I saw some things that got me inspired to make this simple adapter. It allows me to easily use my garage sale tripod with just about any cell phone / iPod camera. I use my iPod to video all the time. I hope some of you can utilize the idea or develop your own from it. Some scrap wood, a dowel,rubber bands,self stick foam, and a blind tee nut. I believe the nut is 1/4 20 thread.


----------



## NightKnight (Dec 16, 2009)

Neat! Thanks for sharing!


----------



## Beanflip (Sep 11, 2010)

Thought I would throw this in. I have done most of my video with it. A simple tripod. A scrap board with a custom notch for the iPod touch and a sheet rock screw. I like things complicated.


----------



## lightgeoduck (Apr 3, 2011)

nice,, I might have to fiddle with something like that.. It would be nice to have multiple camera up sometimes.
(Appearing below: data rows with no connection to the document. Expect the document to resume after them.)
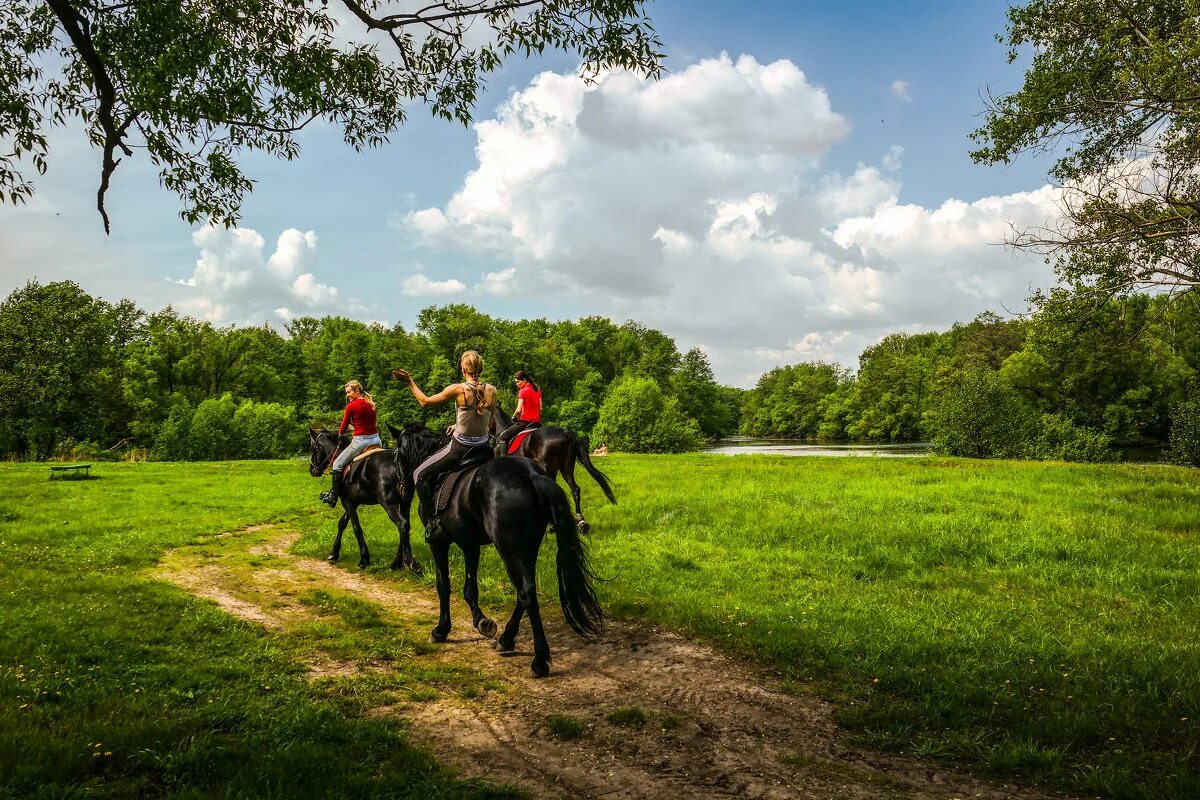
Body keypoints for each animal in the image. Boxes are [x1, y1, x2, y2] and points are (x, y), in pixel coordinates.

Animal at [307, 429, 424, 573]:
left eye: (312, 448)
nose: (312, 470)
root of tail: (398, 465)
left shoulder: (347, 501)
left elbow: (356, 528)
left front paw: (364, 559)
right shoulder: (353, 501)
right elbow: (342, 523)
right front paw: (334, 553)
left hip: (389, 504)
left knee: (402, 523)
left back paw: (409, 562)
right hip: (405, 502)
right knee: (406, 526)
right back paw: (396, 563)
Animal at [388, 422, 604, 681]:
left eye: (395, 454)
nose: (400, 487)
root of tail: (532, 475)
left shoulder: (439, 543)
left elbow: (443, 585)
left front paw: (441, 630)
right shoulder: (469, 543)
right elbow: (470, 588)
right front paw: (482, 622)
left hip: (509, 549)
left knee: (526, 592)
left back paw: (539, 660)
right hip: (527, 546)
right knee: (524, 591)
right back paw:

oh by the way, maybe your next project could be an outlet plate for that outlet on the wall.... 

LGD


----------



## Beanflip (Sep 11, 2010)

lightgeoduck said:


> oh by the way, maybe your next project could be an outlet plate for that outlet on the wall....
> 
> LGD


 Now you sound like my wife.


----------



## Knoll (Nov 10, 2011)

lightgeoduck said:


> nice ... oh by the way, maybe your next project could be an outlet plate for that outlet on the wall....
> 
> LGD
> 
> Amazing how closely our pics are studied. :iono:


Two clever ideas!


----------



## jskeen (Feb 7, 2011)

lightgeoduck said:


> nice,, I might have to fiddle with something like that.. It would be nice to have multiple camera up sometimes.
> 
> oh by the way, maybe your next project could be an outlet plate for that outlet on the wall....
> 
> LGD


You mean that's not how they are supposed to look?


----------



## Imperial (Feb 9, 2011)

will the pdf be posted in the templates section ? :yeahright:


----------



## Gardengroove (Feb 13, 2012)

I made myself a similar mount for my smartphone. Components used were all in my workshop, so it didn't cost me a cent 

As I am shooting in my garden I made something I can stick into the ground. The mount consists of 3 threaded pipes which can be extended or shortened when adding more or less of them. The actual jig which holds my smartphone was built with parts of threaded rod, washers, hex nuts, a butterfly nut, 2 knobs for adjustments, a wooden stem as a handle and some bent steel plate for holding the phone. I added a sharpened screw to the bottom and another plate so I can drive the mount into hard soil by foot.

Thanks Beanflip for the motivation :thumbsup: . I hope to join the Slingshot badge competition soon as I now can film quite comfortable. I think the jig will also be handy for the smartphone chrony.

Cheers, Simon


----------